Is there a relationship between these polynomial concepts?

Question

I'm currently doing a bit of reading on abstract algebra (more specifically Polynomial Theory), and noticed something that may have some sort of significance perhaps?

The section I'm reading on at the moment is on cyclotomic polynomials and their primitives. The example used is $\zeta_{5}$. The minimal extension of the rationals in order to contain all the roots of $t^4+t^3+t^2+t+1=0$ (normal extension?) is $\mathbb{Q}(\zeta_5)$, which has basis being $\zeta_5^k$ where $k=1,2,3,4$.

Algebraically, these bases are indistinguishable since each element generates the entire basis. So in some sense if I 'swap' the elements around, we can't 'tell' which one is which because they all generate the same subfield (being the basis in itself).

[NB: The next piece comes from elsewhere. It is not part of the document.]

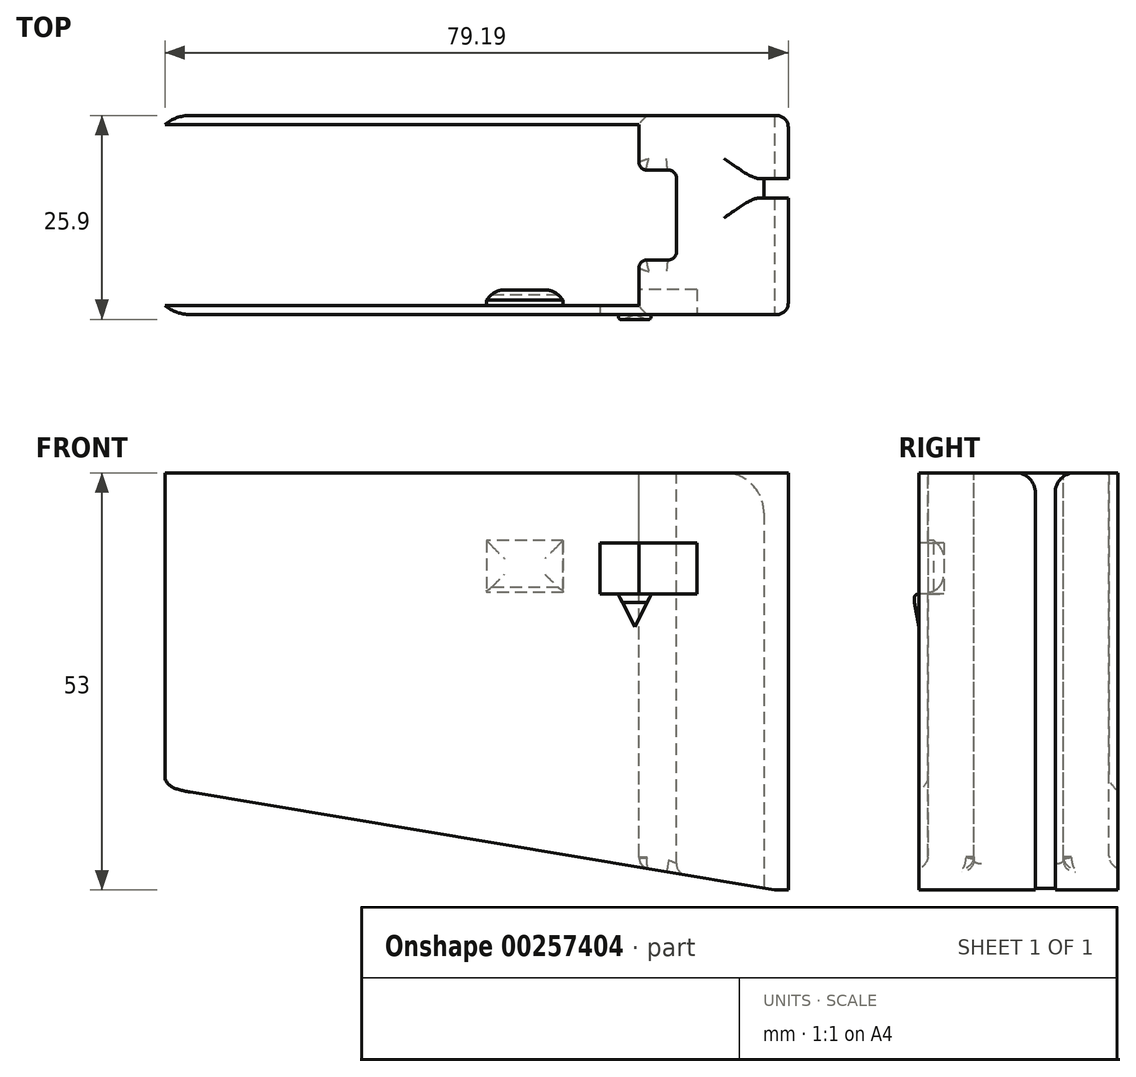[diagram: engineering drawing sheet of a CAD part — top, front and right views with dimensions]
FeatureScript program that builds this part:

Now earlier in my reading, there was some time spent on Vieta's Formulas and how some expressions can be swapped around without 'detection' whereas others will detect any changes immediately.

For example $\alpha+\beta+\gamma$ is symmetric so by permuting the elements around, there is no difference. However, $\alpha + \beta^2 + \gamma^3$ is not symmetric so we can do no such thing.

These two concepts seem quite similar to each other. Is there a relationship between them somewhere down the track?

Answer 1

It sounds like you're asking about the beginning of what's called Galois Theory. In your example, you've observed that, informally, you can replace $\zeta := \zeta_5$ with $\zeta^k$ for any $k \in \{1, 2, 3, 4\}$ (which induces other replacements, namely $\zeta^2$ with $\zeta^{2k}$, $\zeta^3$ with $\zeta^{3k}$, and $\zeta^4$ with $\zeta^{4k}$) and that the resulting algebra of the field $\Bbb Q(\zeta)$ works just as well.

Put a little more precisely: The ring homomorphism $\phi_k: \Bbb Q(\zeta) \to \Bbb Q(\zeta)$, $k \in \{1, 2, 3, 4\}$ characterized by $$\phi_k(\zeta) = \zeta^k$$ (1) is a field isomorphism and (2) restricts to the identity on $\Bbb Q$. Now, by construction the set of such isomorphisms is a group under composition; we call it the Galois group and denote it $\text{Gal}(\Bbb Q(\zeta) / \Bbb Q)$. In our case, the maps $\phi_k$ exhaust all such isomorphisms and so $\text{Gal}(\Bbb Q(\zeta) / \Bbb Q)$ has order $4$ (of course, the identity element is $\phi_1$); the element $\phi_2$ has order $4$ under composition, so $$\text{Gal}(\Bbb Q(\zeta) / \Bbb Q) \cong \Bbb Z_4.$$ (This alone tells us something we already knew, namely that the given polynomial is special: In a way that can be made precise, a typical quartic polynomial over $\Bbb Q$ has Galois group isomorphic to the much larger group $S_4$.) Note that this implies that not all linear maps determined by permutations of $\zeta, \zeta^2, \zeta^3, \zeta^4$ are such field isomorphisms, only the four permutations described in the first paragraph above are.

On the other hand, we can play this game just as well for any polynomial $p$ over any base field $\Bbb F$ (in our example, that field is $\Bbb Q$): We can ask which permutations of roots determine isomorphisms of the splitting field of $p$ (informally, the smallest field containing $\Bbb F$ that contains all of the roots of $p$) fixing the base field $\Bbb F$.